The new words are 'lcontents' and 'llines'. The first returns a lazy list of all the characters in the file. The second returns a lazy list of all lines in the file. Both of these lazily retrieve from the stream as needed and can be used on files larger than the memory available to Factor:
"test.txt" <file-reader> llines [ . ] leach
While adding these I noticed the the mapping and subset operations didn't memoize their values. This meant the quotation for these operations were being called whenever the 'car' or 'cdr' of the cons was called. I added a <memoized-cons> type that wraps an existing cons and remembers the previous calls to 'car', 'cdr' and 'nil?'. 'lmap' and 'lsubset' automatically wrap their return type in a <memoized-cons>.

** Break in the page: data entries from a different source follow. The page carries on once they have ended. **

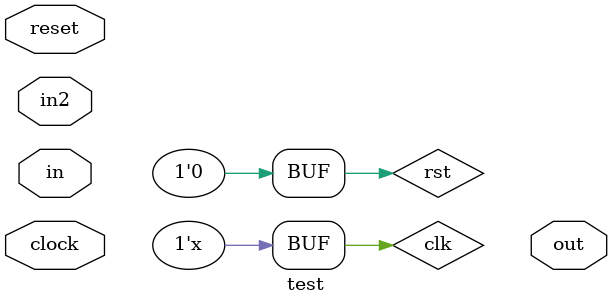
<source format=v>
`timescale 1ns / 1ns

module test(
input clock,
input reset,
input[7:0] in,
input[7:0] in2,
output reg[31:0] out
);

reg clk,rst;

reg enable;

wire[39:0] nout;
wire[39:0] dd;
//neuron n0('b10,'h80000005,0,0,0,0,0,0,1,1,0,0,0,0,0,0,1,nout);
//neuron32 #(.sizein(40),.sizew(8),.sizeout(40)) n0_0(1,dd,40'h0,1,2,3,4,5,6,7,8,9,10,11,12,13,14,15,16,17,18,19,20,21,22,23,24,25,26,27,28,29,30,31,0,1,2,3,4,5,6,7,8,9,10,11,12,13,14,15,16,17,18,19,20,21,22,23,24,25,26,27,28,29,30,31,2,nout);

/*
reg[7:0] rlayer;//the layer to be read
reg[7:0] rn;//the neuron to be read
reg[7:0] rin;//the input of a neuron
reg rmode;//0: read input, 1: read weight/bias
reg rs;//start
*/
reg[7:0] rnum;
reg[7:0] rsam;
wire[7:0] rlayer;//the layer to be read
wire[7:0] rn;//the neuron to be read
wire[7:0] rin;//the input of a neuron
wire rmode;//0: read input, 1: read weight/bias
wire rs;//start

parameter sizein=32;
parameter sizew=32;

wire[sizein-1:0] ram_in;
wire[sizein-1:0] ram_w;
wire rf;//finished

database #(.maxl(5),.sizein(sizein),.sizew(sizew)) db0(clk,rst,rnum,rsam,rlayer,rn,rin,rmode,rs,ram_in,ram_w,rf);

reg cstart;
wire[7:0] cresult;
wire cfinished;
wire[sizein-1:0] cdebug,cdebug1;

wire[sizein-1:0] prob0,prob1,prob2,prob3,out0,out1,out2,out3,out4,out5,out6,out7,out8,out9;
connect #(.maxl(5),.sizein(sizein),.sizew(sizew),.sizeout(sizein)) cnt0(clk,rst,cstart,rlayer,rn,rin,rmode,rs,ram_in,ram_w,rf,cresult,cfinished,cdebug,cdebug1,prob0,prob1,prob2,prob3,out0,out1,out2,out3,out4,out5,out6,out7,out8,out9);

reg[7:0] correct;
reg[7:0] state;

initial begin
	clk=0;
	rst=1;
	cstart=0;
	rnum=0;
	rsam=0;
	correct=0;
	state=0;
	//rlayer=2;
	//rn=1;
	//rin=3;
	//rs=0;
	//rmode=1;
	#4 rst=0;
	//#2 rs=1;
	//#4 rs=0;
	//#2 cstart=1;
	//#4 cstart=0;
	
end

always #1 begin
	clk<=~clk;
end


always@(posedge clk)begin
	if(rst)begin
	end
	else begin
		case(state)
		0:begin
			cstart<=1;
			state<=1;
		end
		1:begin
			cstart<=0;
			state<=2;
		end
		2:begin
			if(cfinished)begin
				if(cresult==rnum)begin
					correct<=correct+1;
				end
				if(rnum==9)begin
					if(rsam==9)begin
						state<=3;
					end
					else begin
						rsam<=rsam+1;
						state<=0;
					end
				end
				else begin
					if(rsam==9)begin
						rsam<=0;
						rnum<=rnum+1;
						state<=0;
					end
					else begin
						rsam<=rsam+1;
						state<=0;
					end
				end
			end
		end
		3:begin
		end
		endcase
	end
end

endmodule

</source>
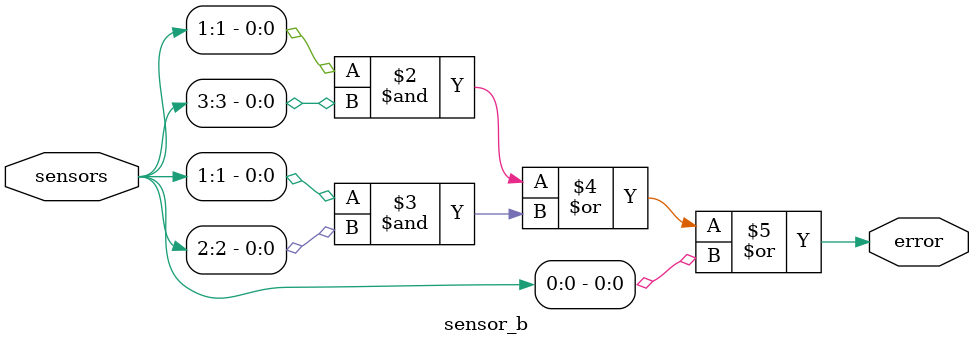
<source format=sv>

module sensor_b(
	input wire [3:0] sensors,
	output reg error
);

	always @ (sensors) begin
		error=(sensors[1] & sensors[3] | sensors[1] & sensors[2] | sensors[0]);		
	end
endmodule

</source>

Now that they are memoized, the following 'fib' implementation works very fast:
: fib ( n -- )
dup 2 < [
drop 1
] [
dup 1 - "fibs" get lnth swap 2 - "fibs" get lnth +
] if ;
naturals [ fib ] lmap "fibs" set
5 fib
25 fib
60 fib
This creates a lazy list of fibonacci numbers. Retrieving the nth item from the list returns the nth fibonacci number. As the values are automatically memoized as a result of the lazy map operation, susbequent calls to 'fib' are very fast.